**Task to carry out**
Where does the string "πράσα" occur in the records below? Copy every line that holds it.

**Data to use**
---------------

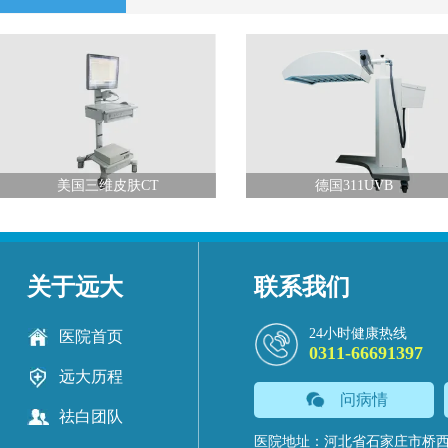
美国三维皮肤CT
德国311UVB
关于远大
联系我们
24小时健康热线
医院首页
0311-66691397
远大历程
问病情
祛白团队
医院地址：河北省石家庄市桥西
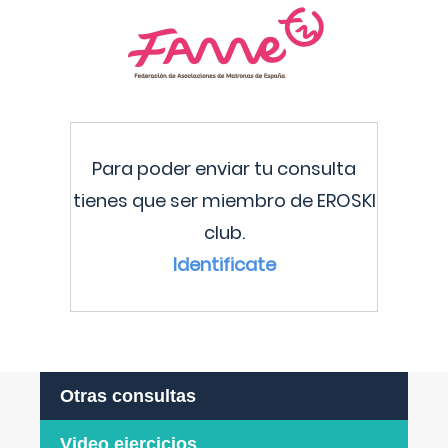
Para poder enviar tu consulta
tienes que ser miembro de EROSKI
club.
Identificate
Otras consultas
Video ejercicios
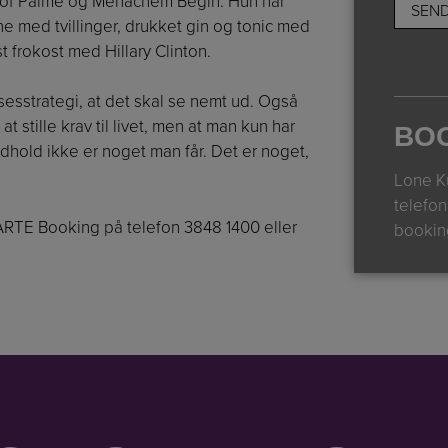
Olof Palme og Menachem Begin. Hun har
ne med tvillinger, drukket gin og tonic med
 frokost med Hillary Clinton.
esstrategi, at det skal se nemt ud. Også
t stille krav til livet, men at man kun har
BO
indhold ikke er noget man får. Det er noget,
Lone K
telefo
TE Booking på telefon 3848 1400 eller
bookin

---------------

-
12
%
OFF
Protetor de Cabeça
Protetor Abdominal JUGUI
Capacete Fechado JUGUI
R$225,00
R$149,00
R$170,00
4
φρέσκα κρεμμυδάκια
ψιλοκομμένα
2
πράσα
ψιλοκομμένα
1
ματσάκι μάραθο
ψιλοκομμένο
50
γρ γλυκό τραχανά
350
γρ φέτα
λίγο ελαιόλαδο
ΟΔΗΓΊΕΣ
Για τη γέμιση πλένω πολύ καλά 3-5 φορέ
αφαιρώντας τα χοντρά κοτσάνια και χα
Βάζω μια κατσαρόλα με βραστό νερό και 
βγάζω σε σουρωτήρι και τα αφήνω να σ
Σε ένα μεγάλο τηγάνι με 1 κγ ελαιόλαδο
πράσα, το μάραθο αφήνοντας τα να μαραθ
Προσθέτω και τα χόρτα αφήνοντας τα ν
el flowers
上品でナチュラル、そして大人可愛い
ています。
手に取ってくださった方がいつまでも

---------------

**Exercise result**
πράσα
πράσα, το μάραθο αφήνοντας τα να μαραθ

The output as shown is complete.